Physical characteristics
- Mouth: Pinega
- • coordinates: 62°37′47″N 46°38′07″E﻿ / ﻿62.62972°N 46.63528°E
- Length: 204 km (127 mi)
- Basin size: 2,250 km^{2} (870 sq mi)

Basin features
- Progression: Pinega→ Northern Dvina→ White Sea

= Ilesha (river) =

The Ilesha (Илеша, also known as Bolshaya Ilesha and Ilasha) is a river in Verkhnetoyemsky and Krasnoborsky Districts of Arkhangelsk Oblast and in Udorsky District of Komi Republic in Russia. It is a right tributary of the Pinega. The length of the river is 204 km. The area of its basin 2250 km2. Its main tributary is the Pinegskaya Yentala (left).

The Ilesha flows over the hilly landscape, in the conifer forests (taiga).

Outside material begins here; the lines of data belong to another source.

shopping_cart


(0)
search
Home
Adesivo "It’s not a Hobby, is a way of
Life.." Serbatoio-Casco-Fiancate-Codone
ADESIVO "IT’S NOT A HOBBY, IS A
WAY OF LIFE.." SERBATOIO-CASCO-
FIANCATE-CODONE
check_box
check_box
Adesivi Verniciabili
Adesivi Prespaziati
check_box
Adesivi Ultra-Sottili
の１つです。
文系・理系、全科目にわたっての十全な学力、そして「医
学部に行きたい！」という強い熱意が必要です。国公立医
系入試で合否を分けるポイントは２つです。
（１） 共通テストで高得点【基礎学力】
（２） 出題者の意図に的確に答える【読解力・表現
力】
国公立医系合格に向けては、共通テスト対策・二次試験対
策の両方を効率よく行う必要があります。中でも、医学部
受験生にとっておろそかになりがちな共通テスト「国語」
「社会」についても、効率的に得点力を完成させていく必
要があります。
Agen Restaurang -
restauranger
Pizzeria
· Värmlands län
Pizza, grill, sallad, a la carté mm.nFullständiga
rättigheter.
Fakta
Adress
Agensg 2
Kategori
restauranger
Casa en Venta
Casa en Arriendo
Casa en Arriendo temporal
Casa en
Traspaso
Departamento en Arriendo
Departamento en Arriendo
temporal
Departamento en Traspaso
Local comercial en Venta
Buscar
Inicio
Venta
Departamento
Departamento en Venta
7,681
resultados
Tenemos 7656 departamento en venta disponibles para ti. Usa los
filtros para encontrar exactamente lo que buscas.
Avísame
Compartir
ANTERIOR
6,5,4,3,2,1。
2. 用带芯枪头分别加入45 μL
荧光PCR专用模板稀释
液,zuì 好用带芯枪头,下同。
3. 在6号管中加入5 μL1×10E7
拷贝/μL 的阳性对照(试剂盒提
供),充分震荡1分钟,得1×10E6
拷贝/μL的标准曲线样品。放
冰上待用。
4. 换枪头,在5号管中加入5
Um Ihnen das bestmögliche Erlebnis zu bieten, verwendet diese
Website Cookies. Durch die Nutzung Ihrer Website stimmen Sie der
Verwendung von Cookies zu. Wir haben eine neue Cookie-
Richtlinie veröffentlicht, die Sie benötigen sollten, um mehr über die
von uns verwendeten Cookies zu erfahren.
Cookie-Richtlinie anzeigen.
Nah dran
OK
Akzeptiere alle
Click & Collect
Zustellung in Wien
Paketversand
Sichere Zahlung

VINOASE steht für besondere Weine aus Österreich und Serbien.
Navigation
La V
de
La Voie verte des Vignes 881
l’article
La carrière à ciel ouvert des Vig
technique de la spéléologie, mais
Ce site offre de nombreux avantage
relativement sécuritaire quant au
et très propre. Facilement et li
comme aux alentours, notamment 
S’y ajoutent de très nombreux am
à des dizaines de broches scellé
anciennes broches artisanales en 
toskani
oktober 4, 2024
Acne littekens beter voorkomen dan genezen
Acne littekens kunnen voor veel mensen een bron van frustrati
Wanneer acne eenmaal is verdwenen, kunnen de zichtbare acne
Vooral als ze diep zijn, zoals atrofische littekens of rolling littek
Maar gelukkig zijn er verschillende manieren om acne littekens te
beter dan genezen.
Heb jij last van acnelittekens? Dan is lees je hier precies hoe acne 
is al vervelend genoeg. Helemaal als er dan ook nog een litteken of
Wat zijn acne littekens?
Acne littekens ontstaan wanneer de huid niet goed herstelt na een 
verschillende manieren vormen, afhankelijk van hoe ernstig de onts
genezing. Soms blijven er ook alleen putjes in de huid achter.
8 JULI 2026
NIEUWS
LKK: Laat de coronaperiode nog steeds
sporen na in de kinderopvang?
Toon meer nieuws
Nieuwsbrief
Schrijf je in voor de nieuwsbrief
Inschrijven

The source of the Ilesha is located in the north-eastern part of Verkhnetoyemsky District. The Ilesha initially flows to the south-east, enters briefly Udorsky District, turns south, enters briefly Krasnoborsky District, and then turns south-west and reenters Verkhnetoyemsky District. Upstream of the mouth of the Pinegskaya Yentala the Ilesha is also known as the Malaya Ilesha, which means The Lesser Ilesha. Downstream of the confluence with the Pinegskaya Yentala the Ilesha flows west, and eventually turns north-west. The valley of the Ilesha is very little populated, with the only village of Krasnaya located in the valley, and a number of alone-standing houses seasonally used by hunters. The village of Ust-Ilesha in the mouth of the river has lost all its population and is currently a ghost village. The mouth of the Ilesha is located 619 km upstream from the mouth of the Pinega.